A SIGNIFICANT INCREASE in VAT investigations could put businesses and the taxman at loggerheads, lawyers have warned, as the ailing economy puts a strain on the government’s finances.
The UK’s largest companies paid about £1.84bn after investigations carried out by HM Revenue & Customs into VAT avoidance for the 2010/11 tax year, approximately treble the £443m paid out the previous year. The number of companies investigated rose 42% in the same period, reports the Telegraph.
The data, which is the most recenta available and gleaned after a Freedom of Information request, demonstrates HMRC’s “aggressive” approach, according to Steven Porter, associate at law firm Pinsent Masons.
Porter added that George Osborne’s decision to raise VAT to 20% from 17.5% in January 2011 had exacerbated the pressure on business.

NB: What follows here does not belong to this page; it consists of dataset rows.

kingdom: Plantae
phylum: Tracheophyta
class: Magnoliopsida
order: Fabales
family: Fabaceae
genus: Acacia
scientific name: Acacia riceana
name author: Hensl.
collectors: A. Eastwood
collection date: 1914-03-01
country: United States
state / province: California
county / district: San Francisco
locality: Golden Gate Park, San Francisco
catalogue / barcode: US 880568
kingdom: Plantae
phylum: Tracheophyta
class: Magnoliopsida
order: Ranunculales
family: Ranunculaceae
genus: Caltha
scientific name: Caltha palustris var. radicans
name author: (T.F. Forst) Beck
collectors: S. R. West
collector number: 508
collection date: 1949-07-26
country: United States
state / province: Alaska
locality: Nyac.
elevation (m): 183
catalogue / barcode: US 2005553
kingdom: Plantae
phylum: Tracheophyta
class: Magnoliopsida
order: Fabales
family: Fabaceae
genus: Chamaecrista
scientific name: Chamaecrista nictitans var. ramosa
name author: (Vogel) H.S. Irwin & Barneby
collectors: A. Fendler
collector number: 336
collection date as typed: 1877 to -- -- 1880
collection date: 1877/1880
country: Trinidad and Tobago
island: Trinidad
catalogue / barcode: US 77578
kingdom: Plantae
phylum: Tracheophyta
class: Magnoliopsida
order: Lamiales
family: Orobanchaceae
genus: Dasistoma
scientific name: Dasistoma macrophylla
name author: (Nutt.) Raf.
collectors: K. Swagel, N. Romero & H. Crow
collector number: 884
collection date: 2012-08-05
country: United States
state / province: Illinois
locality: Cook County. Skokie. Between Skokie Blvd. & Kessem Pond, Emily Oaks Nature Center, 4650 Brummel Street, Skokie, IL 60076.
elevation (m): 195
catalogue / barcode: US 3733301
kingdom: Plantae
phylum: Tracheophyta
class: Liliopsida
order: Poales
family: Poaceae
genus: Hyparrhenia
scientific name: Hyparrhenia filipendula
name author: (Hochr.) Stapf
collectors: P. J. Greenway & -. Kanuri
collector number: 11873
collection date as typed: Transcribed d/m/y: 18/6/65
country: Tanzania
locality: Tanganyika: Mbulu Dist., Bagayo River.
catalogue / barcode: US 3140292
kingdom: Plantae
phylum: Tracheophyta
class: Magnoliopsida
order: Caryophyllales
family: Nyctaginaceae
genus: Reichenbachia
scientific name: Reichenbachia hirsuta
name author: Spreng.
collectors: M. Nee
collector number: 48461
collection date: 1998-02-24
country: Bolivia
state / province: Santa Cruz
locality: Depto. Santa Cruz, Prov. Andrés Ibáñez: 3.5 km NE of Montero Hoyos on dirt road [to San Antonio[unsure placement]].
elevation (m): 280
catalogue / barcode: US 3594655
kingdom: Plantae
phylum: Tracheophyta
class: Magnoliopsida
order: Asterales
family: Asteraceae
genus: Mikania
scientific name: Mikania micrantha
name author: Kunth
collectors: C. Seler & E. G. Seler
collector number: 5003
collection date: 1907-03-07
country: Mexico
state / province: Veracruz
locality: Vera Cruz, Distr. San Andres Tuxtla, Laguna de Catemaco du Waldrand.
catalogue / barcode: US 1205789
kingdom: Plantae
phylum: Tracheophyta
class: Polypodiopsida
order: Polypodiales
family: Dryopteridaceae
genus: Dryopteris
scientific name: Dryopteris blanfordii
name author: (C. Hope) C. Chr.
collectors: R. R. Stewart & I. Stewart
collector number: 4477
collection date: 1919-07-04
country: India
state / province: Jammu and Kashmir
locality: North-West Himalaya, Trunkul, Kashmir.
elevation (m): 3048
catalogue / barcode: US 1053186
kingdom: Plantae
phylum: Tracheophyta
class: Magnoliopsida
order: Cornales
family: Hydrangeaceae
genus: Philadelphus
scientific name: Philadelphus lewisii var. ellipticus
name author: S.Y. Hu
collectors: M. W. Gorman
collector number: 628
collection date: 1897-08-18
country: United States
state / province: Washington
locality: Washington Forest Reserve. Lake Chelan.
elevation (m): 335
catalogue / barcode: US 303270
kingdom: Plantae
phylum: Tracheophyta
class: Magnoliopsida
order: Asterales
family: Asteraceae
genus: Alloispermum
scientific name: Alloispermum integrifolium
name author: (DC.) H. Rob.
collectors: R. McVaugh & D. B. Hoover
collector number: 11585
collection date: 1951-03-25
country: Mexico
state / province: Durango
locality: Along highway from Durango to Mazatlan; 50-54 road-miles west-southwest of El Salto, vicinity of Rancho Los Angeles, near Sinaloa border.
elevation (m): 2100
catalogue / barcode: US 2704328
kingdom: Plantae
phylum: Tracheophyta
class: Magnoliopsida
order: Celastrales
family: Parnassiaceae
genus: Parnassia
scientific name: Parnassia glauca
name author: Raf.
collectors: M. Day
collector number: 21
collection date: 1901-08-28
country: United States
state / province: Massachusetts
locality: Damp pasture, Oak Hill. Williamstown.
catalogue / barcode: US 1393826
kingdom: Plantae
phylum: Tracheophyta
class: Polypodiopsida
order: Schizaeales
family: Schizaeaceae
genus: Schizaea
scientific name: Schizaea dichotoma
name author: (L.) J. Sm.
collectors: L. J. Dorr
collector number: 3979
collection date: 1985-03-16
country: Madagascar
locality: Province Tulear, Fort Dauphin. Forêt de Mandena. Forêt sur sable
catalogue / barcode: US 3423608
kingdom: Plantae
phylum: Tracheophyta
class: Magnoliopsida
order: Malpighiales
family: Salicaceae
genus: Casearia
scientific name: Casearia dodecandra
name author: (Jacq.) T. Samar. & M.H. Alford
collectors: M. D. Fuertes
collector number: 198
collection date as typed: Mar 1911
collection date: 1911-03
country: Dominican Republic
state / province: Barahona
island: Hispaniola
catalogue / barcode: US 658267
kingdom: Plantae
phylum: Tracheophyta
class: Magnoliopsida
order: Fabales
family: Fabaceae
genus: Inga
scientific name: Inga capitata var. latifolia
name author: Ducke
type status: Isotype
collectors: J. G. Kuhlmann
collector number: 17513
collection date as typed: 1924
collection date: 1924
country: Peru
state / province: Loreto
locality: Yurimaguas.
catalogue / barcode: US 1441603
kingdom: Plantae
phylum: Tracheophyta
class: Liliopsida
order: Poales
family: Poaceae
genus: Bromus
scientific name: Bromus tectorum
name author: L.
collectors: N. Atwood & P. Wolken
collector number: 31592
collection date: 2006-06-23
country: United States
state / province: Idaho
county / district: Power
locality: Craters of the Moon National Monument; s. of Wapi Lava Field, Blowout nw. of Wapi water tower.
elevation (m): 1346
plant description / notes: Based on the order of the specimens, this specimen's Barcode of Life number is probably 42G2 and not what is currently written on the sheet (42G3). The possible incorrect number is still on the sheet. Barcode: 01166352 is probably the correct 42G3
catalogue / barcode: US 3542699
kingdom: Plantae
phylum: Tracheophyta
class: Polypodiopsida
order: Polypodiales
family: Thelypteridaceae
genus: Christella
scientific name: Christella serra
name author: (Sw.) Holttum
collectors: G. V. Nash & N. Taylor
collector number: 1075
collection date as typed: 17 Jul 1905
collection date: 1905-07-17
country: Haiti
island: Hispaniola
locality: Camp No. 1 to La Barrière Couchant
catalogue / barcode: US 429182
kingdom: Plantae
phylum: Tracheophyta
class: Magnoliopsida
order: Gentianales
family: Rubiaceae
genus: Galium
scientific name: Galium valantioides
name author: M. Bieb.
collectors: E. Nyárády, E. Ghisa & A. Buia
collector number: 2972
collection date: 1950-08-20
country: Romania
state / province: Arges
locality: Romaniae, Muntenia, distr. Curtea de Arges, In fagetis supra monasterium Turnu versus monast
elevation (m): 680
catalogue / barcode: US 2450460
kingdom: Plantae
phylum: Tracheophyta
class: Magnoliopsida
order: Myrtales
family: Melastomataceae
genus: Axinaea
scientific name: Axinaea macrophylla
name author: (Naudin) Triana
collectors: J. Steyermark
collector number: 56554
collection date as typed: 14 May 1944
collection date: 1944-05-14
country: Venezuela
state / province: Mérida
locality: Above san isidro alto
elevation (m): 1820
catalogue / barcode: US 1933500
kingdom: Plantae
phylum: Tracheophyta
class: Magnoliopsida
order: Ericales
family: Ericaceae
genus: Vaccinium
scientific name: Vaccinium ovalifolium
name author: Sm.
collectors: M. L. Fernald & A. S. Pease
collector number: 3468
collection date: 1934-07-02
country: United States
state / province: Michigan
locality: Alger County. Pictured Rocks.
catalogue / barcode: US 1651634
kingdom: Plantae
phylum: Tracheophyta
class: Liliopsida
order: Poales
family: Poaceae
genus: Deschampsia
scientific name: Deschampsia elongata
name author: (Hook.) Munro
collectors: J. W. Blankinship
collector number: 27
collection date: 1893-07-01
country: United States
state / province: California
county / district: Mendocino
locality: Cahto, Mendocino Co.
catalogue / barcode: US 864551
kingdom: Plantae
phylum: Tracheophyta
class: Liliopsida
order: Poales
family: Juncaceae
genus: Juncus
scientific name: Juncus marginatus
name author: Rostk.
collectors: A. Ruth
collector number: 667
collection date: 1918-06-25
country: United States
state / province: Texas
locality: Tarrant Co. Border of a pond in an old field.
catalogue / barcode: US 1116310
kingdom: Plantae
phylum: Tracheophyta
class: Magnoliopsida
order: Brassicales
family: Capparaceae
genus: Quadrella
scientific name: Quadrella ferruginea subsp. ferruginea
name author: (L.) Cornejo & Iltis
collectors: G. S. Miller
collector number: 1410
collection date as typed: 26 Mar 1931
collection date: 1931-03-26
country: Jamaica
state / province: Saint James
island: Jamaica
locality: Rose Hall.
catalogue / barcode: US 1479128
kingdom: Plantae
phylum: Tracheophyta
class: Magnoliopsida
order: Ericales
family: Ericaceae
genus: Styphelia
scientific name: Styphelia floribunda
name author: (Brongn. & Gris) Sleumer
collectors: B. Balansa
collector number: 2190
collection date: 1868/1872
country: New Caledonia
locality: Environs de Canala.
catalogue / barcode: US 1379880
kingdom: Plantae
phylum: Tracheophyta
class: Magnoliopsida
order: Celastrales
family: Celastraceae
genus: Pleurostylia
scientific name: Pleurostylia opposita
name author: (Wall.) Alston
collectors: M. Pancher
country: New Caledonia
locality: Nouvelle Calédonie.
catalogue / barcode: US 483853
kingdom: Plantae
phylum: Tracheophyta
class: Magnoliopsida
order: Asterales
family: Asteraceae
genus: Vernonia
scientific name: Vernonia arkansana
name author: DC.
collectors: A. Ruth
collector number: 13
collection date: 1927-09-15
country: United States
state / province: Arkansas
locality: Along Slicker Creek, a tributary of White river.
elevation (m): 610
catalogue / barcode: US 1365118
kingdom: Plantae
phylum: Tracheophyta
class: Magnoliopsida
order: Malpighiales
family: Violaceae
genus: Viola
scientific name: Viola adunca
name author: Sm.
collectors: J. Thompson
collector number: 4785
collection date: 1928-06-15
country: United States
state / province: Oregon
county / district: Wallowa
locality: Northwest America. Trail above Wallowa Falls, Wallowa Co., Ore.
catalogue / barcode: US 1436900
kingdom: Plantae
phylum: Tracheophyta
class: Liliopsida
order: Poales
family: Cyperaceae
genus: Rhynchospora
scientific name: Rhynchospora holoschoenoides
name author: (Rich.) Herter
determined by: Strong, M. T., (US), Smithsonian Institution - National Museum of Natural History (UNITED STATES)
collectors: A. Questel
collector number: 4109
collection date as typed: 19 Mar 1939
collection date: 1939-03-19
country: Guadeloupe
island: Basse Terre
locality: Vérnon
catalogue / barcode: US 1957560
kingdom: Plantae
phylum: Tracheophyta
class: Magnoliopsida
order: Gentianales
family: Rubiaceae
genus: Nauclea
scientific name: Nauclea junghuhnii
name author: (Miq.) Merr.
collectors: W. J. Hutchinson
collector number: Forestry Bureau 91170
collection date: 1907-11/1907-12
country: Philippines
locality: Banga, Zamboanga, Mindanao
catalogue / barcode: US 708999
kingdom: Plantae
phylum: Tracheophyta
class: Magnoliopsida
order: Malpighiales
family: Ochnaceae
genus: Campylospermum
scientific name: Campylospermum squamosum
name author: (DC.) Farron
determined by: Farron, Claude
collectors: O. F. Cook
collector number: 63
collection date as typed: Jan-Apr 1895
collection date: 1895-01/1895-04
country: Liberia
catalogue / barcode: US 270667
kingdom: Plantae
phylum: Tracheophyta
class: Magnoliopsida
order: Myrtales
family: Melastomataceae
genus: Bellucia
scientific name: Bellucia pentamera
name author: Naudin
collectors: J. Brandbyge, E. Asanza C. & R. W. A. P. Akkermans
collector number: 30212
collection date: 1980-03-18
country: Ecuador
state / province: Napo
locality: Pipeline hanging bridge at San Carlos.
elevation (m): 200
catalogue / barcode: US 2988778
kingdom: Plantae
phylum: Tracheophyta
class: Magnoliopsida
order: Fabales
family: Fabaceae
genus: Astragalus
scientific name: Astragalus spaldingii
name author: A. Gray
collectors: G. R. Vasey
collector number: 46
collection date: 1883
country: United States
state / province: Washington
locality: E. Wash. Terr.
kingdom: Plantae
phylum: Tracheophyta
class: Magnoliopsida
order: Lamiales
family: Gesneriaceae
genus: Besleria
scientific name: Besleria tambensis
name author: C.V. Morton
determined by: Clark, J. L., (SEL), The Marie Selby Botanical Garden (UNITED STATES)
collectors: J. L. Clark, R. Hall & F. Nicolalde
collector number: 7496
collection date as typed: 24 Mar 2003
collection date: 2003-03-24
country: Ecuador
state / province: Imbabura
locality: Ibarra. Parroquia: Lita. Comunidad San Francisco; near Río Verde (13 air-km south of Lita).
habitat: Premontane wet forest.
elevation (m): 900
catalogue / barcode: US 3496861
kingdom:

“With their eye on the bottom line, businesses will have been looking for ways to limit their VAT liabilities as much as possible. HMRC has responded aggressively,” he said, pointing to the taxman’s focus on grey areas such as the accounting treatment of VAT.
HMRC said the figures are distorted somewhat by exceptional payments, including a one-off sum of £500m generated by investigations into the leisure and gaming industry. In spite of that, 2010/11 was still the highest-yielding year for VAT in the last five years.
HMRC said it “works hard to ensure that the right amount of tax is paid at the right time” and that its campaign against avoidance was working.